> WHAT YOU SHOULD DO
If a record holds a picture, leave the picture out, but write out everything else exactly.

> SUPPLIED DATA

----------

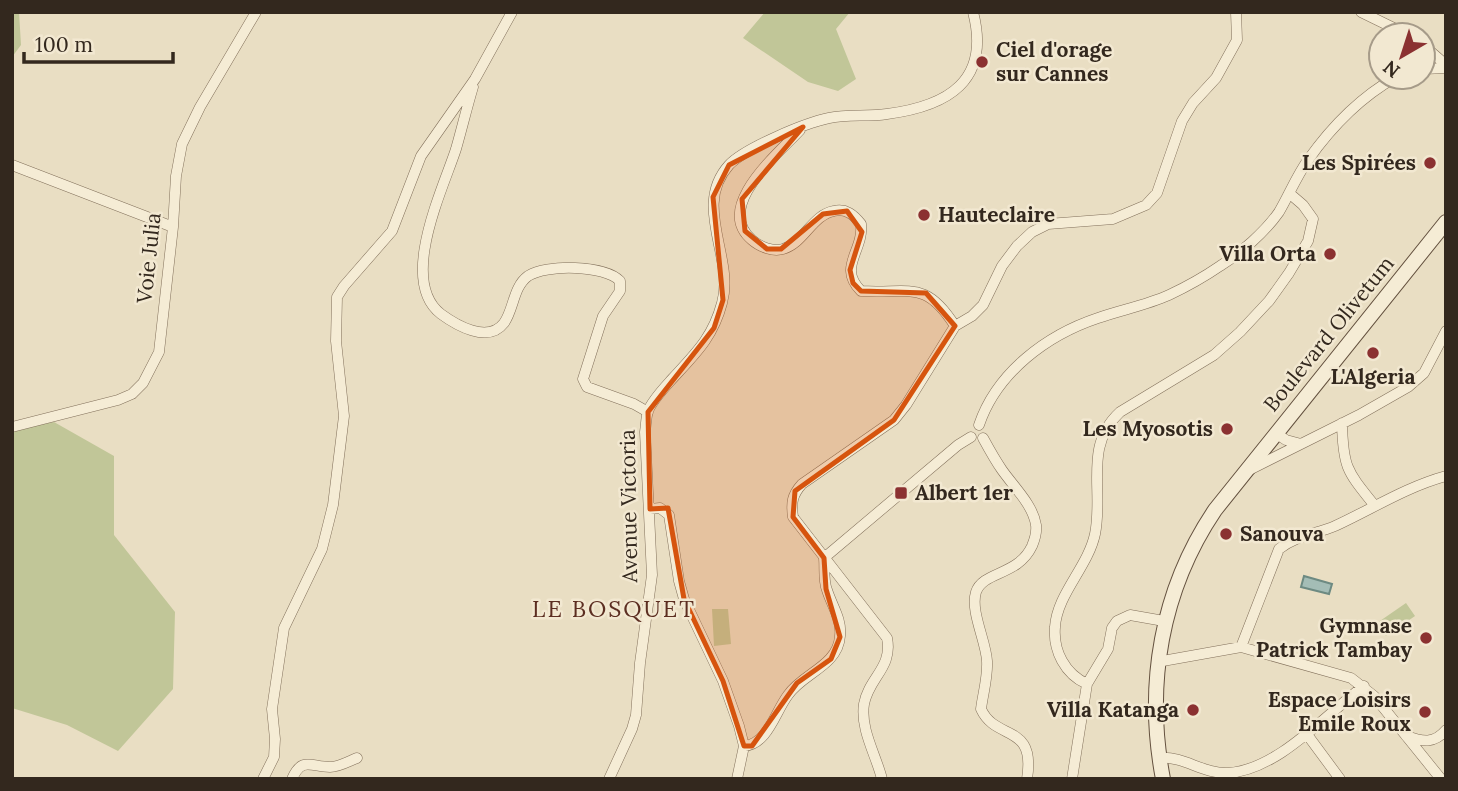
<svg xmlns="http://www.w3.org/2000/svg" width="1458" height="791" viewBox="0 0 1458 791" font-family="Lora,serif">
<style>
.green{fill:#c1c698}
.water{fill:#a4bdb6;stroke:#6d8a82;stroke-width:2}
.lines{fill:none;stroke-linecap:round;stroke-linejoin:round}
.street-casing{stroke:#82705b;stroke-width:11}
.secondary-casing{stroke:#64513f;stroke-width:16}
.street{stroke:#f5ecd5;stroke-width:10}
.secondary{stroke:#f5ecd5;stroke-width:14}
.marked{fill:#d6540e;fill-opacity:0.2;stroke:#d6540e;stroke-width:5;stroke-linejoin:round}
.poi-dot{fill:#8b3131;stroke:#f2e8d1;stroke-width:2.5}
.labels{text-anchor:middle;stroke-width:5;stroke-linejoin:round;paint-order:stroke}
.poi-label{font-size:21px;font-weight:bold;fill:#33281e;stroke:#f2e8d1;text-anchor:end}
.street-label{font-size:21px;fill:#33281e;stroke:#f2e8d1}
.neighbourhood-label{font-size:23px;letter-spacing:2px;fill:#5c2e21;stroke:#f2e8d1}
</style>
<rect width="100%" height="100%" fill="#e9dec3"/>
<path class="green" d="M12 12H19L21 45 12 57Z
M765 12H850L836 29 856 79 838 91 808 82 743 38Z
M54 422 114 456V535L175 612 173 689 118 751 67 725 12 708V429Z
M1406 603 1415 616 1386 636 1377 623Z
M712 609H728L731 644 714 646Z"/>
<path class="water" d="M1304 576 1332 584 1329 594 1301 587Z"/>
<g class="lines">
<g class="street-casing">
<path id="street" d="M1361 12 1408 35
M1423 45 1446 65
M1423 69 1446 68
M473 87C467 107 462 128 456 149 443 189 398 281 441 314 456 325 488 344 504 323 514 309 513 287 528 276 546 264 605 265 620 281V291L603 316 583 379 587 387 634 404 648 412
M800 130C778 154 713 207 752 240 760 247 773 252 783 249 804 243 812 215 834 211 846 208 854 215 861 224 864 251 837 267 861 291 910 294 925 279 955 326
M12 165 173 227
M1342 423C1343 468 1347 471 1375 506
M979 425C997 372 1047 335 1098 318 1121 310 1147 305 1169 295 1186 287 1204 277 1220 266 1241 253 1265 232 1279 212 1289 195 1296 177 1308 160 1332 126 1359 98 1396 77
M12 427 118 400 132 394 143 383 159 352 173 227 176 176 182 144 200 107 256 12
M1277 434 1286 440 1301 444
M983 438C989 449 995 460 1002 470 1014 487 1033 505 1036 525 1037 533 1035 539 1032 546 1018 576 983 571 976 592 970 611 986 641 987 661 988 677 983 693 981 709 996 742 1036 722 1027 779
M1249 470 1359 415 1408 387 1424 373 1446 331
M650 509 660 508 669 515 679 581 684 599 723 681 739 726 744 746 737 779
M824 558 958 445 971 437
M1241 647 1279 549C1295 536 1316 534 1335 526 1372 509 1406 487 1446 476
M1157 662 1241 647 1351 678 1374 696 1441 779
M1087 684C1065 674 1053 651 1055 627 1057 594 1088 567 1095 534 1104 490 1083 446 1120 412L1214 355 1240 332 1269 301 1289 273 1308 241 1313 219 1303 205 1289 193
M1306 733 1340 779
M1406 736C1423 742 1434 744 1446 730
M744 746C768 744 775 712 788 695 803 673 838 666 840 636 842 619 832 606 827 590 823 580 825 569 824 558
M1160 758C1184 756 1203 774 1228 773 1278 770 1326 714 1364 686
M263 779 274 757 275 739 272 709 284 628 322 549 333 505 344 416 336 341 337 297 344 286 392 231 421 156 475 79 512 12
M292 779C302 756 311 767 330 767 339 767 349 761 357 758
M609 779 632 729 636 715 640 663 652 575 645 432C646 426 646 417 648 411 653 399 665 387 673 378 696 353 713 337 722 303 735 258 692 206 729 165 745 148 805 123 829 118 848 114 868 117 887 114 948 106 991 81 973 12
M882 779C876 755 860 729 864 704 869 677 893 668 887 638L793 517C791 503 792 495 802 484L894 420 906 405 955 326 972 316 983 305 1002 266 1017 246 1032 232 1048 224 1113 219 1146 205 1157 193 1182 121 1193 103 1216 78 1237 40 1236 12
M1072 779 1087 684 1108 649 1112 628 1117 621 1130 615 1164 621"/>
</g>
<g class="secondary-casing">
<path id="secondary" d="M1163 779C1145 685 1161 590 1215 510L1446 222"/>
</g>
<use href="#street" class="street"/>
<use href="#secondary" class="secondary"/>
</g>
<path class="marked" d="M803 127 742 199 745 231 767 249H781L823 214 847 211 862 232 850 270 853 283 861 291 926 293 955 326 894 420 795 491 793 517 824 558 826 589 840 637 831 659 797 683 752 746H744L723 681 684 599 668 508 650 509 648 412 714 328 723 300 713 197 729 165Z"/>
<g class="poi-dot">
<circle cx="982" cy="62" r="7"/>
<circle cx="1430" cy="163" r="7"/>
<circle cx="924" cy="215" r="7"/>
<circle cx="1330" cy="254" r="7"/>
<circle cx="1373" cy="353" r="7"/>
<circle cx="1227" cy="429" r="7"/>
<rect x="894" y="486" width="14" height="14" rx="3.5"/>
<circle cx="1226" cy="534" r="7"/>
<circle cx="1426" cy="638" r="7"/>
<circle cx="1193" cy="710" r="7"/>
<circle cx="1425" cy="712" r="7"/>
</g>
<g class="labels">
<g class="poi-label">
<text x="996" y="57" text-anchor="start">Ciel d'orage<tspan x="996" dy="24">sur Cannes</tspan></text>
<text x="1416" y="170">Les Spirées</text>
<text x="938" y="222" text-anchor="start">Hauteclaire</text>
<text x="1316" y="261">Villa Orta</text>
<text x="1373" y="384" text-anchor="middle">L'Algeria</text>
<text x="1213" y="436">Les Myosotis</text>
<text x="915" y="500" text-anchor="start">Albert 1er</text>
<text x="1240" y="541" text-anchor="start">Sanouva</text>
<text x="1412" y="633">Gymnase<tspan x="1412" dy="24">Patrick Tambay</tspan></text>
<text x="1411" y="707">Espace Loisirs<tspan x="1411" dy="24">Emile Roux</tspan></text>
<text x="1179" y="717">Villa Katanga</text>
</g>
<g class="street-label">
<text transform="translate(149 258) rotate(-84)" y="7">Voie Julia</text>
<text transform="translate(1329 334) rotate(-51)" y="7">Boulevard Olivetum</text>
<text transform="translate(629 506) rotate(-91)" y="7">Avenue Victoria</text>
</g>
<g class="neighbourhood-label">
<text x="614" y="617">LE BOSQUET</text>
</g>
</g>
<rect width="1458" height="791" fill="none" stroke="#33281e" stroke-width="28"/>
<g transform="translate(1402 56) rotate(219)"><circle r="33" fill="#f2e8d1" stroke="#a69b89" stroke-width="2"/>
<path d="M0-5L12 26L0 18L-12 26Z" fill="#8b3131"/>
<text y="-10" font-size="19" font-weight="bold" text-anchor="middle" fill="#33281e">N</text>
</g>
<path d="M24 52v10h149v-10" fill="none" stroke="#33281e" stroke-width="3.5"/>
<text x="35" y="52" font-size="21" fill="#33281e" stroke="#f2e8d1" stroke-width="5" paint-order="stroke">100 m</text>
</svg>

----------

> ANSWER TO THIS PROBLEM
<svg xmlns="http://www.w3.org/2000/svg" width="1458" height="791" viewBox="0 0 1458 791" font-family="Lora,serif">
<style>
.green{fill:#c1c698}
.water{fill:#a4bdb6;stroke:#6d8a82;stroke-width:2}
.lines{fill:none;stroke-linecap:round;stroke-linejoin:round}
.street-casing{stroke:#82705b;stroke-width:11}
.secondary-casing{stroke:#64513f;stroke-width:16}
.street{stroke:#f5ecd5;stroke-width:10}
.secondary{stroke:#f5ecd5;stroke-width:14}
.marked{fill:#d6540e;fill-opacity:0.2;stroke:#d6540e;stroke-width:5;stroke-linejoin:round}
.poi-dot{fill:#8b3131;stroke:#f2e8d1;stroke-width:2.5}
.labels{text-anchor:middle;stroke-width:5;stroke-linejoin:round;paint-order:stroke}
.poi-label{font-size:21px;font-weight:bold;fill:#33281e;stroke:#f2e8d1;text-anchor:end}
.street-label{font-size:21px;fill:#33281e;stroke:#f2e8d1}
.neighbourhood-label{font-size:23px;letter-spacing:2px;fill:#5c2e21;stroke:#f2e8d1}
</style>
<rect width="100%" height="100%" fill="#e9dec3"/>
<path class="green" d="M12 12H19L21 45 12 57Z
M765 12H850L836 29 856 79 838 91 808 82 743 38Z
M54 422 114 456V535L175 612 173 689 118 751 67 725 12 708V429Z
M1406 603 1415 616 1386 636 1377 623Z
M712 609H728L731 644 714 646Z"/>
<path class="water" d="M1304 576 1332 584 1329 594 1301 587Z"/>
<g class="lines">
<g class="street-casing">
<path id="street" d="M1361 12 1408 35
M1423 45 1446 65
M1423 69 1446 68
M473 87C467 107 462 128 456 149 443 189 398 281 441 314 456 325 488 344 504 323 514 309 513 287 528 276 546 264 605 265 620 281V291L603 316 583 379 587 387 634 404 648 412
M800 130C778 154 713 207 752 240 760 247 773 252 783 249 804 243 812 215 834 211 846 208 854 215 861 224 864 251 837 267 861 291 910 294 925 279 955 326
M12 165 173 227
M1342 423C1343 468 1347 471 1375 506
M979 425C997 372 1047 335 1098 318 1121 310 1147 305 1169 295 1186 287 1204 277 1220 266 1241 253 1265 232 1279 212 1289 195 1296 177 1308 160 1332 126 1359 98 1396 77
M12 427 118 400 132 394 143 383 159 352 173 227 176 176 182 144 200 107 256 12
M1277 434 1286 440 1301 444
M983 438C989 449 995 460 1002 470 1014 487 1033 505 1036 525 1037 533 1035 539 1032 546 1018 576 983 571 976 592 970 611 986 641 987 661 988 677 983 693 981 709 996 742 1036 722 1027 779
M1249 470 1359 415 1408 387 1424 373 1446 331
M650 509 660 508 669 515 679 581 684 599 723 681 739 726 744 746 737 779
M824 558 958 445 971 437
M1241 647 1279 549C1295 536 1316 534 1335 526 1372 509 1406 487 1446 476
M1157 662 1241 647 1351 678 1374 696 1441 779
M1087 684C1065 674 1053 651 1055 627 1057 594 1088 567 1095 534 1104 490 1083 446 1120 412L1214 355 1240 332 1269 301 1289 273 1308 241 1313 219 1303 205 1289 193
M1306 733 1340 779
M1406 736C1423 742 1434 744 1446 730
M744 746C768 744 775 712 788 695 803 673 838 666 840 636 842 619 832 606 827 590 823 580 825 569 824 558
M1160 758C1184 756 1203 774 1228 773 1278 770 1326 714 1364 686
M263 779 274 757 275 739 272 709 284 628 322 549 333 505 344 416 336 341 337 297 344 286 392 231 421 156 475 79 512 12
M292 779C302 756 311 767 330 767 339 767 349 761 357 758
M609 779 632 729 636 715 640 663 652 575 645 432C646 426 646 417 648 411 653 399 665 387 673 378 696 353 713 337 722 303 735 258 692 206 729 165 745 148 805 123 829 118 848 114 868 117 887 114 948 106 991 81 973 12
M882 779C876 755 860 729 864 704 869 677 893 668 887 638L793 517C791 503 792 495 802 484L894 420 906 405 955 326 972 316 983 305 1002 266 1017 246 1032 232 1048 224 1113 219 1146 205 1157 193 1182 121 1193 103 1216 78 1237 40 1236 12
M1072 779 1087 684 1108 649 1112 628 1117 621 1130 615 1164 621"/>
</g>
<g class="secondary-casing">
<path id="secondary" d="M1163 779C1145 685 1161 590 1215 510L1446 222"/>
</g>
<use href="#street" class="street"/>
<use href="#secondary" class="secondary"/>
</g>
<path class="marked" d="M803 127 742 199 745 231 767 249H781L823 214 847 211 862 232 850 270 853 283 861 291 926 293 955 326 894 420 795 491 793 517 824 558 826 589 840 637 831 659 797 683 752 746H744L723 681 684 599 668 508 650 509 648 412 714 328 723 300 713 197 729 165Z"/>
<g class="poi-dot">
<circle cx="982" cy="62" r="7"/>
<circle cx="1430" cy="163" r="7"/>
<circle cx="924" cy="215" r="7"/>
<circle cx="1330" cy="254" r="7"/>
<circle cx="1373" cy="353" r="7"/>
<circle cx="1227" cy="429" r="7"/>
<rect x="894" y="486" width="14" height="14" rx="3.5"/>
<circle cx="1226" cy="534" r="7"/>
<circle cx="1426" cy="638" r="7"/>
<circle cx="1193" cy="710" r="7"/>
<circle cx="1425" cy="712" r="7"/>
</g>
<g class="labels">
<g class="poi-label">
<text x="996" y="57" text-anchor="start">Ciel d'orage<tspan x="996" dy="24">sur Cannes</tspan></text>
<text x="1416" y="170">Les Spirées</text>
<text x="938" y="222" text-anchor="start">Hauteclaire</text>
<text x="1316" y="261">Villa Orta</text>
<text x="1373" y="384" text-anchor="middle">L'Algeria</text>
<text x="1213" y="436">Les Myosotis</text>
<text x="915" y="500" text-anchor="start">Albert 1er</text>
<text x="1240" y="541" text-anchor="start">Sanouva</text>
<text x="1412" y="633">Gymnase<tspan x="1412" dy="24">Patrick Tambay</tspan></text>
<text x="1411" y="707">Espace Loisirs<tspan x="1411" dy="24">Emile Roux</tspan></text>
<text x="1179" y="717">Villa Katanga</text>
</g>
<g class="street-label">
<text transform="translate(149 258) rotate(-84)" y="7">Voie Julia</text>
<text transform="translate(1329 334) rotate(-51)" y="7">Boulevard Olivetum</text>
<text transform="translate(629 506) rotate(-91)" y="7">Avenue Victoria</text>
</g>
<g class="neighbourhood-label">
<text x="614" y="617">LE BOSQUET</text>
</g>
</g>
<rect width="1458" height="791" fill="none" stroke="#33281e" stroke-width="28"/>
<g transform="translate(1402 56) rotate(219)"><circle r="33" fill="#f2e8d1" stroke="#a69b89" stroke-width="2"/>
<path d="M0-5L12 26L0 18L-12 26Z" fill="#8b3131"/>
<text y="-10" font-size="19" font-weight="bold" text-anchor="middle" fill="#33281e">N</text>
</g>
<path d="M24 52v10h149v-10" fill="none" stroke="#33281e" stroke-width="3.5"/>
<text x="35" y="52" font-size="21" fill="#33281e" stroke="#f2e8d1" stroke-width="5" paint-order="stroke">100 m</text>
</svg>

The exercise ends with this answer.